→ TASK PROMPT
Can you output the part of the listing below that opens with the line containing "Make no mistake" and closes with the line containing "grants 400 manaNEW UNIQUE PASSIVE Point" as a Markdown table with the columns Row and Line, numbering each line and leaving out blank lines?

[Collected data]

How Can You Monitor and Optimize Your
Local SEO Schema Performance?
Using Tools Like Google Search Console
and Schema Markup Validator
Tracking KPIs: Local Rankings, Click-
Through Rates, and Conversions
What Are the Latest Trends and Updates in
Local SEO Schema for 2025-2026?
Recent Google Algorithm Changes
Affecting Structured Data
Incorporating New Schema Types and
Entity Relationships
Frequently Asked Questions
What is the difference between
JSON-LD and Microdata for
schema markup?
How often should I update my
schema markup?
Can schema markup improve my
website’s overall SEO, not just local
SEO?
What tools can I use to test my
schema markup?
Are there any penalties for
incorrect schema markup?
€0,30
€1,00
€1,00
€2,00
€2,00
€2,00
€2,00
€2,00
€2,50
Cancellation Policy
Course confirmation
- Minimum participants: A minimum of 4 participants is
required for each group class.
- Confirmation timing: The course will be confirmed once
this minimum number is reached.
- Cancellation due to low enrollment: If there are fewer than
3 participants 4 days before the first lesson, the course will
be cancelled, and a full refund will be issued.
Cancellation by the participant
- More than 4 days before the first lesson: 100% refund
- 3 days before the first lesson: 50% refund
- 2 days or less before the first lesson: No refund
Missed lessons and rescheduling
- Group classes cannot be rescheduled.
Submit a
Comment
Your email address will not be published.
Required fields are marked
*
* * *
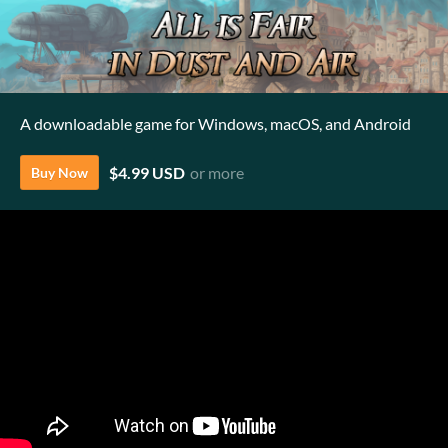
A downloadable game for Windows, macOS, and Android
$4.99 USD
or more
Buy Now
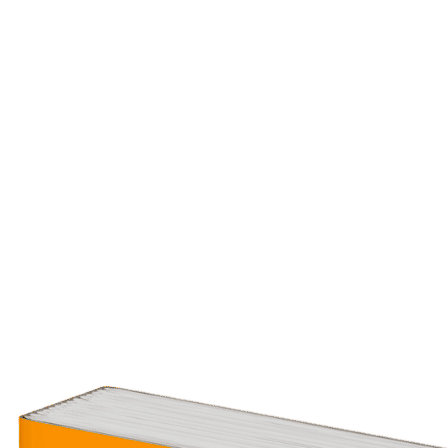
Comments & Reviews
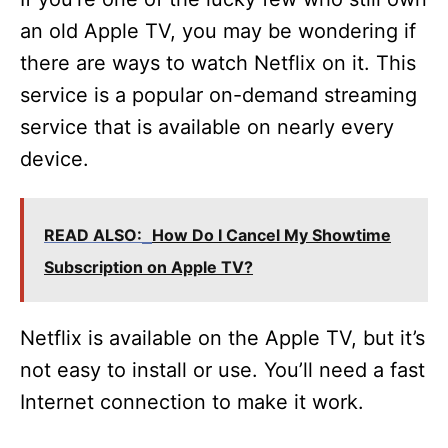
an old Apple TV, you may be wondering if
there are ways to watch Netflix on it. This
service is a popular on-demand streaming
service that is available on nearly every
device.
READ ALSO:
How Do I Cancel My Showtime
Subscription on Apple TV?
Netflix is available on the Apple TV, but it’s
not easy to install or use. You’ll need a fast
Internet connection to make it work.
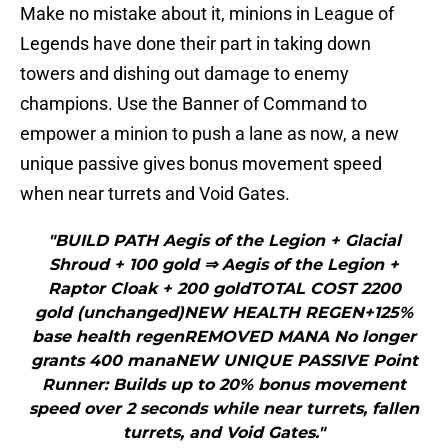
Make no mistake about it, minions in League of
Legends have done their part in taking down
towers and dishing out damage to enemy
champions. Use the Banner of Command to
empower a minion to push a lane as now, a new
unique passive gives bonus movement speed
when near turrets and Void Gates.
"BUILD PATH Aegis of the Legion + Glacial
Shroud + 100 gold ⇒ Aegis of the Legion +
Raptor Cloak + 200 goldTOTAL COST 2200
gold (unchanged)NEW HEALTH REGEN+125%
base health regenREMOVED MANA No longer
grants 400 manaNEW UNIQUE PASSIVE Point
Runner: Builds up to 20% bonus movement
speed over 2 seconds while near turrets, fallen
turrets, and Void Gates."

→ RESPONSE TO THE EXERCISE
| Row | Line |
|---|---|
| 1 | Make no mistake about it, minions in League of |
| 2 | Legends have done their part in taking down |
| 3 | towers and dishing out damage to enemy |
| 4 | champions. Use the Banner of Command to |
| 5 | empower a minion to push a lane as now, a new |
| 6 | unique passive gives bonus movement speed |
| 7 | when near turrets and Void Gates. |
| 8 | "BUILD PATH Aegis of the Legion + Glacial |
| 9 | Shroud + 100 gold ⇒ Aegis of the Legion + |
| 10 | Raptor Cloak + 200 goldTOTAL COST 2200 |
| 11 | gold (unchanged)NEW HEALTH REGEN+125% |
| 12 | base health regenREMOVED MANA No longer |
| 13 | grants 400 manaNEW UNIQUE PASSIVE Point |